Конечно, я позволю (он тоже сел, продолжая украдкой рассматривать ее матовые плечи). Еще бы. Эти собранные на затылке пепельные волосы, эта ямка между ключиц с дешевеньким кулоном в виде золотого ключика (от какой крохотной сква­жины?), гипнотическое очарование юности и по­таенные посулы в глубине стрельчатых зрачков, обещающих всплеск эмоций и гармонию гормо­нов. Конечно. Пусть несет всякий вздор, сладкий, как турецкий мармелад.

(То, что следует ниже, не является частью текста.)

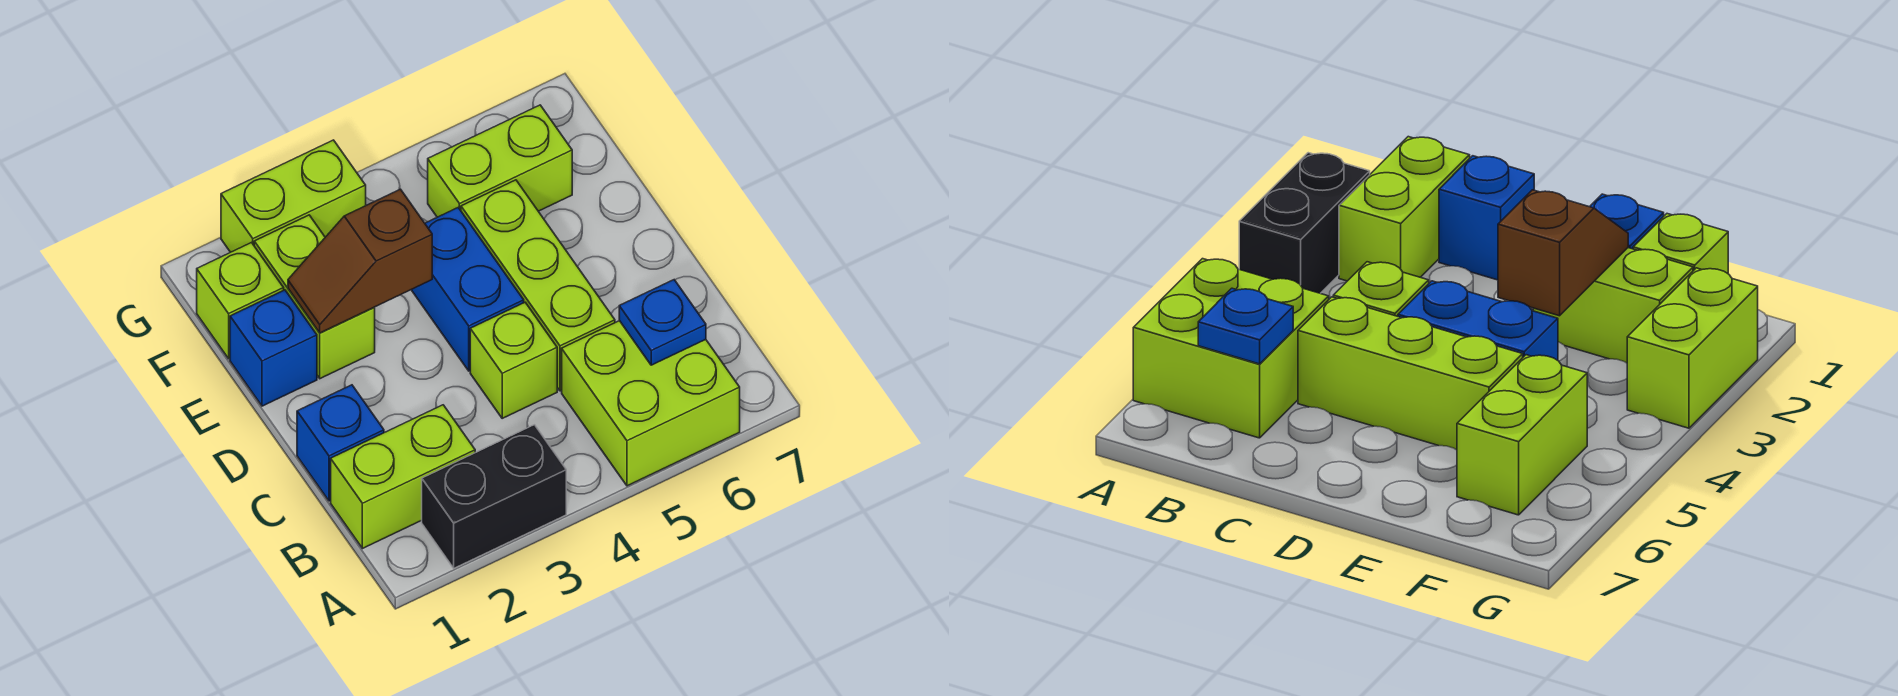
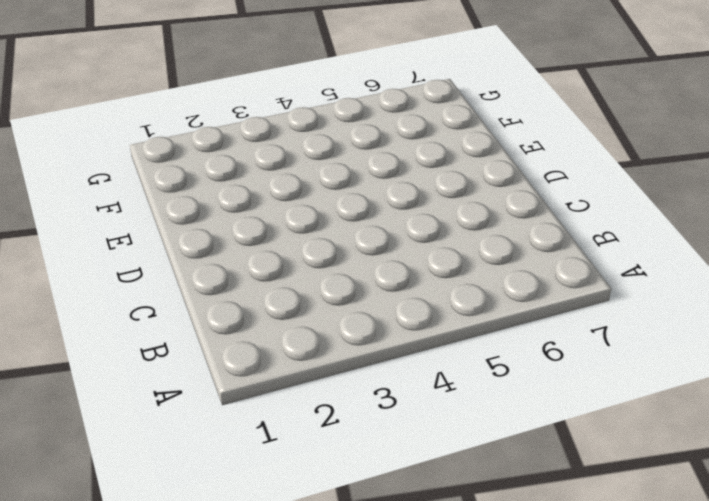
none -> black 1x2 brick [422,425,566,568]
none -> lime 2x2 brick [562,321,740,486]
none -> lime 1x2 brick [331,405,475,549]

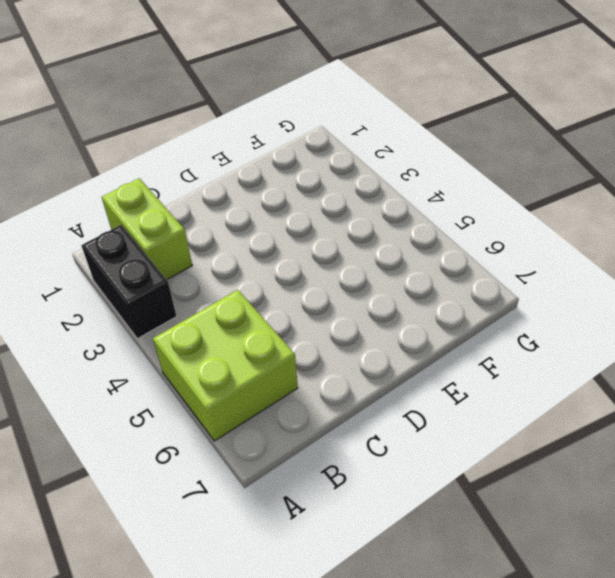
none -> blue 1x1 brick [297,385,384,501]
none -> lime 1x1 brick [470,303,557,418]
none -> lime 1x3 brick [461,180,615,391]

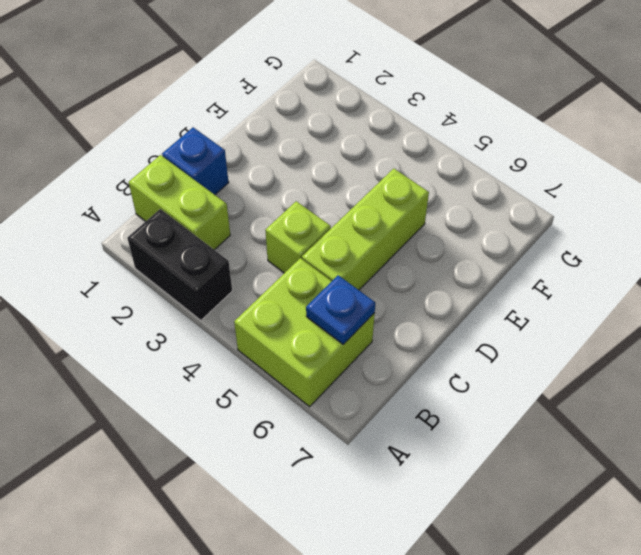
none -> blue 1x2 brick [411,208,524,371]
none -> blue 1x1 brick [230,290,317,406]
none -> lime 1x2 brick [254,215,375,379]

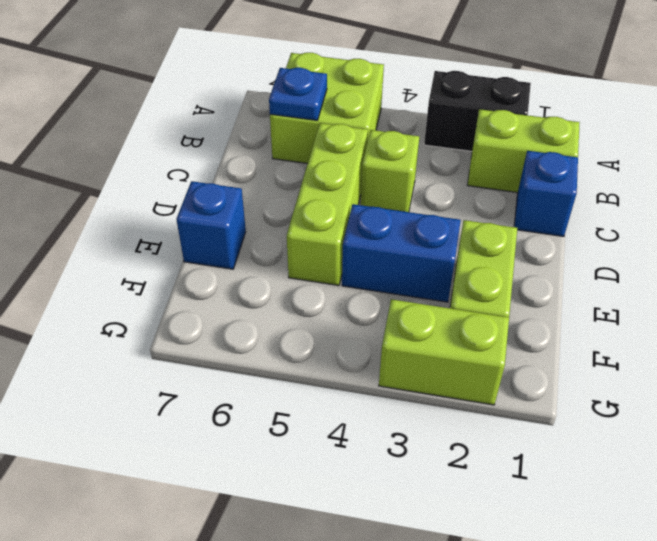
blue 1x2 brick [342,204,461,302] -> blue 1x2 brick turned to [411,208,524,371]
blue 1x1 brick [176,181,246,269] -> blue 1x1 brick moved to [230,290,317,406]
none -> lime 1x1 brick [197,243,284,359]
none -> lime 1x2 brick [428,105,572,217]
none -> brown 1x2 slope [288,189,432,333]

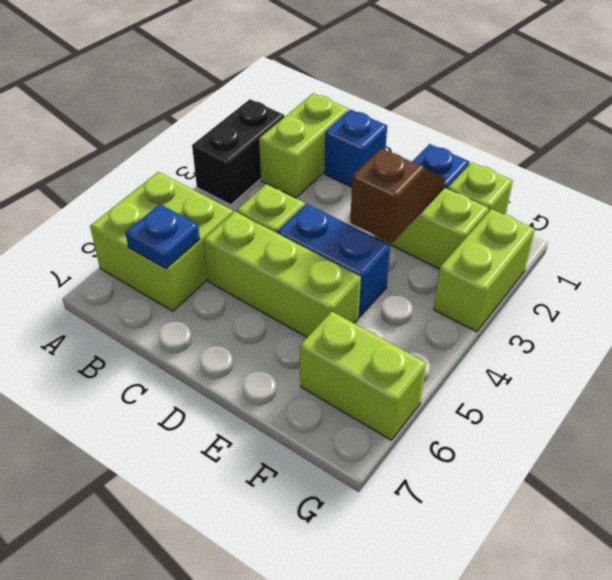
lime 1x2 brick [300,312,426,440] -> lime 1x2 brick turned to [428,105,572,217]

Она принялась рассказывать всю историю сыз­нова. С того момента, как она была восстановле­на в правах добропорядочной посетительницы, официант сделался к ней подчеркнуто внимате­лен. Она скромно попросила стакан воды. Доста­ла из сумки мундштук и закурила папиросу. Марк пил кофе, кивал и делал вид, что сопереживает ей, а сам думал совсем о другом, об одном месте в рукописи, где нужно было поменять имя пер­сонажа, о том, что она лет на шесть моложе его дочери, и — по наклонной — о Розе, о Сперан­ском, и отчего у них ничего не вышло, и еще, что в годы его молодости вся эта сцена была бы не­мыслима, и что теперь человек, сидящий за со­седним столом, только равнодушно зарывается в газету, а не покидает в возмущении своего места — ведь ясно же, кто она, к сожалению, была: банальная девочка для утех, средней стоимости, с надбавкой за свежесть, каких в последнее время немало околачивается в районе пристани и осо­бенно — на Гвардейском бульваре, да еще, по все­му видать, недавно приехавшая на острова из ка­кой-то безнадежной глуши и снимающая комна­ту со своим сутенером где-нибудь на окраине, на Бреге или Вольном. Что же ей оставалось делать, как не пуститься на хитрость, когда несколько дней сряду льет дождь и никаких клиентов, одна слякоть кругом?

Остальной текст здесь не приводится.